【男子バレー】石川祐希が振り返る世界バレー、衝撃の黒星発進「こういう経験で成長するしかない」 (2ページ目)
【「見たことがないタイプ」のサーブ】
彼は常に勝負と向き合っている。イタリアという、相手との駆け引きがたえず行なわれる国で、その感覚は磨かれたのだろう。コートでの適応力が問われるからこそ、トルコ戦の出来には悔しさも募るはずだ。
「どんな状況でも、自分たちのパフォーマンスを出さなければなりません。今日は相手が僕たち以上のパフォーマンスを出してきて、それに対して、それ以上を出せなかった。それは僕たちの課題で、乗り越えないと」
石川は現実から逃げない。乗り越えることで、進化を遂げる。世界バレー直前、ブルガリア、イタリアと戦い、あえて「自分たちはまだ強くない」と警告したのは、"発展途上"だと感じていたからだろう。
トルコ戦は、わずかな亀裂のようなものが大きく作用した。亀裂は運とも言い換えられる。たとえば、ブロックに当たったボールをトルコがつなげるシーンが意外なほど多くあった。
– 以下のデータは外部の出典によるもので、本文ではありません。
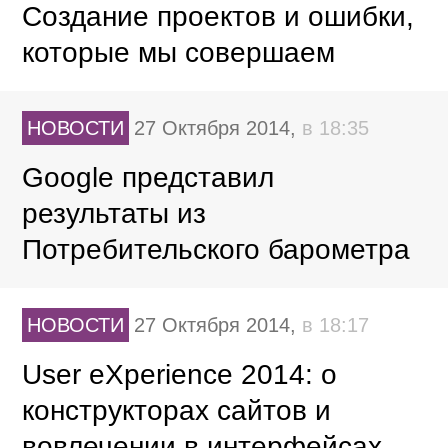
Создание проектов и ошибки,
которые мы совершаем
НОВОСТИ
27 Октября 2014,
в 18:35
Google представил
результаты из
Потребительского барометра
НОВОСТИ
27 Октября 2014,
в 18:17
User eXperience 2014: о
конструкторах сайтов и
вовлечении в интерфейсах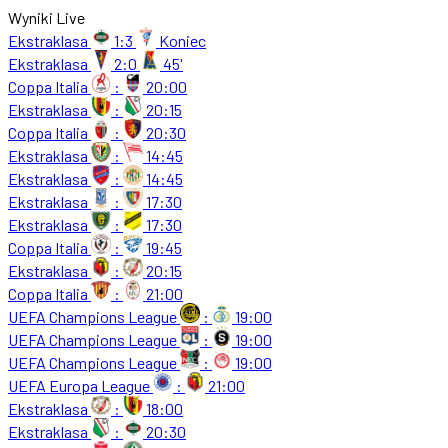
Wyniki Live
Ekstraklasa
1:3
Koniec
Ekstraklasa
2:0
45'
Coppa Italia
:
20:00
Ekstraklasa
:
20:15
Coppa Italia
:
20:30
Ekstraklasa
:
14:45
Ekstraklasa
:
14:45
Ekstraklasa
:
17:30
Ekstraklasa
:
17:30
Coppa Italia
:
19:45
Ekstraklasa
:
20:15
Coppa Italia
:
21:00
UEFA Champions League
:
19:00
UEFA Champions League
:
19:00
UEFA Champions League
:
19:00
UEFA Europa League
:
21:00
Ekstraklasa
:
18:00
Ekstraklasa
:
20:30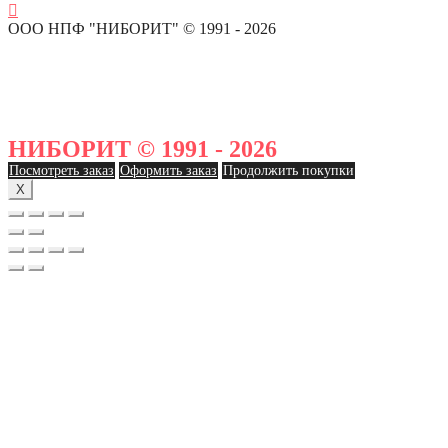
ООО НПФ "НИБОРИТ" © 1991 - 2026
НИБОРИТ © 1991 - 2026
Посмотреть заказ
Оформить заказ
Продолжить покупки
X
それは相応のポジショニングをしていたから防げたのだろうし、研究の成果でもあるのだろうが、トルコにラッキーボールが多かったのも間違いない。
そしてトルコには、亀裂を抉(えぐ)る厄介なサーバー、ラマザン・マンディラーチがいた。エース5本。多くの選手が「見たことがないタイプ」と言うサーブで襲いかかってきた。
「回転もスピードも、両方とも難しくて、回転があまりかかっていない速いフローターサーブみたいな感じでした。映像でも見ていましたが、映像よりも速くて。4枚(レシーバーに)入れても難しかったので......」
リベロの山本智大が解説してくれたように、日本はセット中盤までは拮抗しながら、そのサーブで流れを奪われていた。
そうした現象はどんなスポーツでも起こり得る。特にトルコは、サッカーでもバスケットボールでも、ボールゲームでは勢いに乗った時は天を衝く勢いになる。一方で、心が折れるのも早く、呆気なく崩れるキャラクターも持っているのだが......。
この日は日本にとって、すべてが"凶"と出た。